Brown Girl Dreaming
Brown Girl Dreaming
by Jacqueline Woodson
Bibliography
Woodson, J. (2014). Brown girl dreaming. Nancy Paulsen Books.
ISBN 9781524737818
Summary
Brown Girl Dreaming is the free-verse memoir of author Jacqueline Woodson. Born, in Ohio in 1963, it details her young years growing up in South Carolina and Brooklyn, NY. Her story is one of duality. She says, "I am born in Ohio, but the stories of South Carolina runs like a river through my veins" (2). Woodson lives in a tension between her northern and southern self. Her north self talks too fast and wears shoes, walking on cement sidewalks instead of feeling the red dirt between her toes. Her southern self eats from the luscious bounty of her South Carolina grandfather's garden, instead of the shriveled produce from the bodega in Brooklyn. Her southern self catches fireflies in the twilight. There is a also a tension between Woodson's middle class father's side and her poor blue-collar Irby side. The Woodson's trace their lineage of teachers, doctors, and lawyers back to Thomas Jefferson and Sally Hemings (purportedly). Her Irby grandparents are just a generation separated from slavery. Her grandfather works in a factory, and her grandmother does "daywork": going into white houses to clean their houses and raise their children. Most importantly, she is born into a country that is "caught between Black and White" (1). She is born in the middle of the fight against Jim Crow. Her mother and sisters participate in lunch sit-ins in the segregated restaurants. These dualities shape Woodson as a person and as an author.
Analysis
Woodson's memoir reads like a conversation with a good friend. Her free-verse poetry is luminous with figurative language that settles comfortably around the reader, inviting them in, like the true southerner she is, "The southern way of talking without words... when the heat of summer could melt the mouth" (25). While Woodson's style evokes the feeling of a languid southern afternoon, she is clear about the boundaries she learns within her southerness. She may be sweet, polite, and helpful, but, as a Black girl, she must not use slang, because she is under constant scrutiny. Interestingly, since this is ubiquitous in the South, she must also never say "ma'am" to anybody. For her mother, "The word is too painful a memory... [it is reminiscent] of not-so-long-ago- southern subservient days" (68), another example of her duality.

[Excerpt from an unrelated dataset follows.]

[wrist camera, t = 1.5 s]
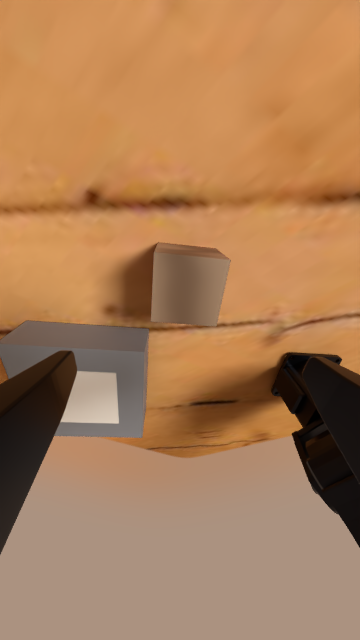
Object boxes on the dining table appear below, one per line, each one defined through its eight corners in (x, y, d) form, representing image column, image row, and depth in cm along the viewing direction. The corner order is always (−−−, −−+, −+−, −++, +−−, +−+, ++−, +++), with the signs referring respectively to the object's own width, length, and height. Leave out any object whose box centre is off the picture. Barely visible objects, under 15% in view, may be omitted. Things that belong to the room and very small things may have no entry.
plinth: (148, 328, 21) (144, 352, 17) (145, 407, 26) (142, 438, 23) (26, 320, 20) (-6, 344, 16) (49, 404, 25) (29, 436, 22)
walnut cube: (215, 248, 18) (230, 260, 13) (206, 301, 20) (216, 326, 15) (158, 242, 17) (153, 252, 13) (155, 297, 19) (150, 321, 15)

Her coming-of-age story is relatable. She and her sister are forced to wear ribbons while they are in South Carolina. They hate them. They have to handwash and iron them every week, and other children make fun of them. They "anchored them to their childhood" (121). All of us want to be "one of the big kids." When she starts school, Woodson reflects the wonder and magic of starting school with a caring teacher, "There is nothing more beautiful than P.S. 106. No one more kind than Ms. Feilder, who meets me at the door each morning, smiles down, and says, 'Now that Jacqueline is here, the day can finally begin'" (158). I enjoy her occasional internal rhyming amidst her free verse, "The South in my mouth" (183).
Highlighted Poem
Herzel Street on p. 145 is a great example of both Woodson's use of figurative language and her childhood duality. She moves to Herzel Street, a street in Brooklyn, NY where many of her South Carolina relatives lives.
herzel street
And the people from Greenville
brought people from Spartanburg
and Charleston
and all of them talked
like our grandparents talked
and ate what we ate
so they were red dirt and pine trees
they were fireflies in jelly jars
and lemon-chiffon ice cream cones.
They were laughter on hot city nights
hot milk on cold city mornings,
good food and good times
fancy dancing and soul music.
They were family.
The poem is evocative for the city as well as Woodson. This area of Brooklyn is a place where immigrants come together to make their own, unique home, like Woodson herself internalizing her dualities, becoming her own person (without those pesky hair ribbons!).
Use
Students will create a family tree and choose a relative to share stories about their childhood. The student will write a free-verse poem about that story and add it to their tree.